DATA FOR REVIEW START
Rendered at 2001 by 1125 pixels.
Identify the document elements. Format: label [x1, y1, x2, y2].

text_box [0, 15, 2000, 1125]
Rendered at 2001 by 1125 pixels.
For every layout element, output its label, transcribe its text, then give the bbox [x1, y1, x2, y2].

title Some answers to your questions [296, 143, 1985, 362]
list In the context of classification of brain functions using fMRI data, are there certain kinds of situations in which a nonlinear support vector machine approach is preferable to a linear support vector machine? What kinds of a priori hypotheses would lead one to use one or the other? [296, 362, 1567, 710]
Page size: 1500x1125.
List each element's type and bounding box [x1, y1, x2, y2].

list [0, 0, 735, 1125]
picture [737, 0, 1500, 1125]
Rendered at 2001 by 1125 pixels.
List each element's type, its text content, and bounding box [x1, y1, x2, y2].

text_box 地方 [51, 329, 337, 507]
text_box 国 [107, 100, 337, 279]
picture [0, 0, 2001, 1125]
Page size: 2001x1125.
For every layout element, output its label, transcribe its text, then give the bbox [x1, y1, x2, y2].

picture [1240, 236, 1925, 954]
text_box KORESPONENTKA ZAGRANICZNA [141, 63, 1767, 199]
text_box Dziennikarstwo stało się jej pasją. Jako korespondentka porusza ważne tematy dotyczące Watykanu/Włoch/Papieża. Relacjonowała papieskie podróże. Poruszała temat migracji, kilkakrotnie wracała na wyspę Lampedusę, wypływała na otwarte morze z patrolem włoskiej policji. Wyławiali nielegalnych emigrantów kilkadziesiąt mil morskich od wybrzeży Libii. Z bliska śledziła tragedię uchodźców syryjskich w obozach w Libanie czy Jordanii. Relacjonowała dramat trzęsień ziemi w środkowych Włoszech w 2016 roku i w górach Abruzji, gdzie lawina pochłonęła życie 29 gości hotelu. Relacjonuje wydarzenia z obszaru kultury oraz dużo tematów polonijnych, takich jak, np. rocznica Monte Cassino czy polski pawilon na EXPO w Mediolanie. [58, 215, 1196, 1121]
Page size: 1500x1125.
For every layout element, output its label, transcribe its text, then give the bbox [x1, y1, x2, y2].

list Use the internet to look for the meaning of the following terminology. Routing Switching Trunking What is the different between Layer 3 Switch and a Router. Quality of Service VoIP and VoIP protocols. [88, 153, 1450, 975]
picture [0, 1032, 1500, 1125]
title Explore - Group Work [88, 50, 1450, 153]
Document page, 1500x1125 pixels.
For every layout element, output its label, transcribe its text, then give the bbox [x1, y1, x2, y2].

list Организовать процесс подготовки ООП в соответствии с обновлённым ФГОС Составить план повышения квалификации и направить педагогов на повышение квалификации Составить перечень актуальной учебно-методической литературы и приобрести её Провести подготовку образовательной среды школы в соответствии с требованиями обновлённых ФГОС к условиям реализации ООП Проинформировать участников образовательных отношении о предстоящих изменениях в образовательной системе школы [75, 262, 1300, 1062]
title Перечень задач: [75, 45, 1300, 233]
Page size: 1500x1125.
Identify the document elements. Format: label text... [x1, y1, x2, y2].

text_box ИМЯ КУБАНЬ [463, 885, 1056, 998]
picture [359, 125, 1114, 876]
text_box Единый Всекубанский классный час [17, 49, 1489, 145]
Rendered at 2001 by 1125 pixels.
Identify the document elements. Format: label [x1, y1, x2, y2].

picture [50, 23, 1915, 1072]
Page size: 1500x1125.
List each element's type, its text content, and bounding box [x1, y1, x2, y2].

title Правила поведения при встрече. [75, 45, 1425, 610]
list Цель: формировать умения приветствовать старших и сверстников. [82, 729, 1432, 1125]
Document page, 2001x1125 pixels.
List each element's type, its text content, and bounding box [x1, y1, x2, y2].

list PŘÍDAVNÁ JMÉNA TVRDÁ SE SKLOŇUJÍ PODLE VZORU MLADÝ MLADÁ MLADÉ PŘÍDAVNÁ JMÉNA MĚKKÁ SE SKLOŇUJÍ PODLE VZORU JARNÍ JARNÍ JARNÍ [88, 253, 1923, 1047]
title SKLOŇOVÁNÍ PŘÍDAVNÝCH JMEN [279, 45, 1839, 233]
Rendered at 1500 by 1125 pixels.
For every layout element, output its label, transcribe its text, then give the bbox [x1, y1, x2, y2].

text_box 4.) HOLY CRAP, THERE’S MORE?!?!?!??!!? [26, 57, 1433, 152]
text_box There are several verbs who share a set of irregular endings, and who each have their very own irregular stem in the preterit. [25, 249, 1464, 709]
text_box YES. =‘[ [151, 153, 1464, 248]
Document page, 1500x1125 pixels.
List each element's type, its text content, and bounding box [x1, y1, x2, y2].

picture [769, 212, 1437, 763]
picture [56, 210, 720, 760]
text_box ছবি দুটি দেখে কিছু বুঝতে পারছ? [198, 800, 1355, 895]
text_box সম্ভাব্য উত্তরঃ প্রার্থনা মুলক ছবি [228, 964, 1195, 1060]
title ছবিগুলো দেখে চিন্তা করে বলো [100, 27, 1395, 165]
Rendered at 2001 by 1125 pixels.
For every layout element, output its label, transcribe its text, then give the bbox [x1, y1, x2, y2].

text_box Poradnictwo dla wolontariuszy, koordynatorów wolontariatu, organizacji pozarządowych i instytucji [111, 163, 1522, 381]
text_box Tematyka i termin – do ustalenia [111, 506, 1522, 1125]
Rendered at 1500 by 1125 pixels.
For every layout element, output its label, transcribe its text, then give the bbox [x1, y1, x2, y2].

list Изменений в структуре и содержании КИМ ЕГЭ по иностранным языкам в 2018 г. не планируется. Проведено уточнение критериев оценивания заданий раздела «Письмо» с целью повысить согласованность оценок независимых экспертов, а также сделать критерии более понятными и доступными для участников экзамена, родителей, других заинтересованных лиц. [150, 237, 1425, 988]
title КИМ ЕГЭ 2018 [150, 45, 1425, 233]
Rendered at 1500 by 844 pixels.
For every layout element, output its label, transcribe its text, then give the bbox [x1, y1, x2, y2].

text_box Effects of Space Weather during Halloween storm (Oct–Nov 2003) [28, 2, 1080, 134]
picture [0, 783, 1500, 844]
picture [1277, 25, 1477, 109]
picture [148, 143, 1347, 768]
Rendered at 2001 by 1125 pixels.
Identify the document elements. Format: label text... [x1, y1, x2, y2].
DATA FOR REVIEW END
■ **BRIEF**:
Reproduce the records above exactly.

■ **TASK OUTPUT**:
Rendered at 2001 by 1125 pixels.
Identify the document elements. Format: label [x1, y1, x2, y2].

text_box [0, 15, 2000, 1125]
Rendered at 2001 by 1125 pixels.
For every layout element, output its label, transcribe its text, then give the bbox [x1, y1, x2, y2].

title Some answers to your questions [296, 143, 1985, 362]
list In the context of classification of brain functions using fMRI data, are there certain kinds of situations in which a nonlinear support vector machine approach is preferable to a linear support vector machine? What kinds of a priori hypotheses would lead one to use one or the other? [296, 362, 1567, 710]
Page size: 1500x1125.
List each element's type and bounding box [x1, y1, x2, y2].

list [0, 0, 735, 1125]
picture [737, 0, 1500, 1125]
Rendered at 2001 by 1125 pixels.
List each element's type, its text content, and bounding box [x1, y1, x2, y2].

text_box 地方 [51, 329, 337, 507]
text_box 国 [107, 100, 337, 279]
picture [0, 0, 2001, 1125]
Page size: 2001x1125.
For every layout element, output its label, transcribe its text, then give the bbox [x1, y1, x2, y2].

picture [1240, 236, 1925, 954]
text_box KORESPONENTKA ZAGRANICZNA [141, 63, 1767, 199]
text_box Dziennikarstwo stało się jej pasją. Jako korespondentka porusza ważne tematy dotyczące Watykanu/Włoch/Papieża. Relacjonowała papieskie podróże. Poruszała temat migracji, kilkakrotnie wracała na wyspę Lampedusę, wypływała na otwarte morze z patrolem włoskiej policji. Wyławiali nielegalnych emigrantów kilkadziesiąt mil morskich od wybrzeży Libii. Z bliska śledziła tragedię uchodźców syryjskich w obozach w Libanie czy Jordanii. Relacjonowała dramat trzęsień ziemi w środkowych Włoszech w 2016 roku i w górach Abruzji, gdzie lawina pochłonęła życie 29 gości hotelu. Relacjonuje wydarzenia z obszaru kultury oraz dużo tematów polonijnych, takich jak, np. rocznica Monte Cassino czy polski pawilon na EXPO w Mediolanie. [58, 215, 1196, 1121]
Page size: 1500x1125.
For every layout element, output its label, transcribe its text, then give the bbox [x1, y1, x2, y2].

list Use the internet to look for the meaning of the following terminology. Routing Switching Trunking What is the different between Layer 3 Switch and a Router. Quality of Service VoIP and VoIP protocols. [88, 153, 1450, 975]
picture [0, 1032, 1500, 1125]
title Explore - Group Work [88, 50, 1450, 153]
Document page, 1500x1125 pixels.
For every layout element, output its label, transcribe its text, then give the bbox [x1, y1, x2, y2].

list Организовать процесс подготовки ООП в соответствии с обновлённым ФГОС Составить план повышения квалификации и направить педагогов на повышение квалификации Составить перечень актуальной учебно-методической литературы и приобрести её Провести подготовку образовательной среды школы в соответствии с требованиями обновлённых ФГОС к условиям реализации ООП Проинформировать участников образовательных отношении о предстоящих изменениях в образовательной системе школы [75, 262, 1300, 1062]
title Перечень задач: [75, 45, 1300, 233]
Page size: 1500x1125.
Identify the document elements. Format: label text... [x1, y1, x2, y2].

text_box ИМЯ КУБАНЬ [463, 885, 1056, 998]
picture [359, 125, 1114, 876]
text_box Единый Всекубанский классный час [17, 49, 1489, 145]
Rendered at 2001 by 1125 pixels.
Identify the document elements. Format: label [x1, y1, x2, y2].

picture [50, 23, 1915, 1072]
Page size: 1500x1125.
List each element's type, its text content, and bounding box [x1, y1, x2, y2].

title Правила поведения при встрече. [75, 45, 1425, 610]
list Цель: формировать умения приветствовать старших и сверстников. [82, 729, 1432, 1125]
Document page, 2001x1125 pixels.
List each element's type, its text content, and bounding box [x1, y1, x2, y2].

list PŘÍDAVNÁ JMÉNA TVRDÁ SE SKLOŇUJÍ PODLE VZORU MLADÝ MLADÁ MLADÉ PŘÍDAVNÁ JMÉNA MĚKKÁ SE SKLOŇUJÍ PODLE VZORU JARNÍ JARNÍ JARNÍ [88, 253, 1923, 1047]
title SKLOŇOVÁNÍ PŘÍDAVNÝCH JMEN [279, 45, 1839, 233]
Rendered at 1500 by 1125 pixels.
For every layout element, output its label, transcribe its text, then give the bbox [x1, y1, x2, y2].

text_box 4.) HOLY CRAP, THERE’S MORE?!?!?!??!!? [26, 57, 1433, 152]
text_box There are several verbs who share a set of irregular endings, and who each have their very own irregular stem in the preterit. [25, 249, 1464, 709]
text_box YES. =‘[ [151, 153, 1464, 248]
Document page, 1500x1125 pixels.
List each element's type, its text content, and bounding box [x1, y1, x2, y2].

picture [769, 212, 1437, 763]
picture [56, 210, 720, 760]
text_box ছবি দুটি দেখে কিছু বুঝতে পারছ? [198, 800, 1355, 895]
text_box সম্ভাব্য উত্তরঃ প্রার্থনা মুলক ছবি [228, 964, 1195, 1060]
title ছবিগুলো দেখে চিন্তা করে বলো [100, 27, 1395, 165]
Rendered at 2001 by 1125 pixels.
For every layout element, output its label, transcribe its text, then give the bbox [x1, y1, x2, y2].

text_box Poradnictwo dla wolontariuszy, koordynatorów wolontariatu, organizacji pozarządowych i instytucji [111, 163, 1522, 381]
text_box Tematyka i termin – do ustalenia [111, 506, 1522, 1125]
Rendered at 1500 by 1125 pixels.
For every layout element, output its label, transcribe its text, then give the bbox [x1, y1, x2, y2].

list Изменений в структуре и содержании КИМ ЕГЭ по иностранным языкам в 2018 г. не планируется. Проведено уточнение критериев оценивания заданий раздела «Письмо» с целью повысить согласованность оценок независимых экспертов, а также сделать критерии более понятными и доступными для участников экзамена, родителей, других заинтересованных лиц. [150, 237, 1425, 988]
title КИМ ЕГЭ 2018 [150, 45, 1425, 233]
Rendered at 1500 by 844 pixels.
For every layout element, output its label, transcribe its text, then give the bbox [x1, y1, x2, y2].

text_box Effects of Space Weather during Halloween storm (Oct–Nov 2003) [28, 2, 1080, 134]
picture [0, 783, 1500, 844]
picture [1277, 25, 1477, 109]
picture [148, 143, 1347, 768]
Rendered at 2001 by 1125 pixels.
Identify the document elements. Format: label text... [x1, y1, x2, y2].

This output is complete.